== What to do ==
The passage on the Baopiao share purchase gives a total price of RMB2,550,000. In one to three sentences, explain why the Seller receives only RMB750,000 of it.

━━━ Passage shown

On December 15, 2012, Airchin Travel (Beijing) Inc., a wholly
owned subsidiary of W&E Source Corp. (the Company), entered into the Share
Purchase Agreement (the Agreement) with Mr. Wu Hao (the Seller), a majoirty
shareholder of Chengdu Baopiao Internet Co., Ltd. (Baopiao), to acquire part
of his ownership in Baopiao which equals 51% of all issued and outstanding stock
of Baopiao (the Shares).
Under the terms of the Agreement, the Company will acquire 51%
of total registered equity of Baopiao. The total registered capital of Baopiao
is RMB5,000,000 (approximately US$802,000) and the Shares purchased by the
Company has a registered capital value of RMB2,550,000 (approximately
US$410,000).
The Company will pay for the aggregate purchase price of RMB
2,550,000 for the Shares in cash and by assuming the Sellers debt to Baopiao in
the amount of RMB1,800,000 (approximately US$289,000) (the Debt). According to
the terms of the Agreement, the Company will assume the Debt upon execution of
the Agreement and pay the Seller the remaining RMB750,000 of the purchase price
within 20 days from the execution of the Agreement. Also at execution, the
Company will paid Baopiao RMB200,000 as repayment of the Debt and satisfy the
remaining Debt of RMB1,600,000 within 20 day from the execution of the
Agreement.

━━━━━━
━━━ Data extract

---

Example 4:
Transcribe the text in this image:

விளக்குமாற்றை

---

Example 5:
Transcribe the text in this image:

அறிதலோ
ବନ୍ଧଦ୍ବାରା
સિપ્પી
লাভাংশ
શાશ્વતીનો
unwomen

━━━━━━

== Solution for this problem ==
The Company pays part of the RMB2,550,000 price by taking on the Seller's RMB1,800,000 debt to Baopiao when the Agreement is executed. The RMB750,000 is the remaining part of the price, which the Company pays the Seller within 20 days of execution.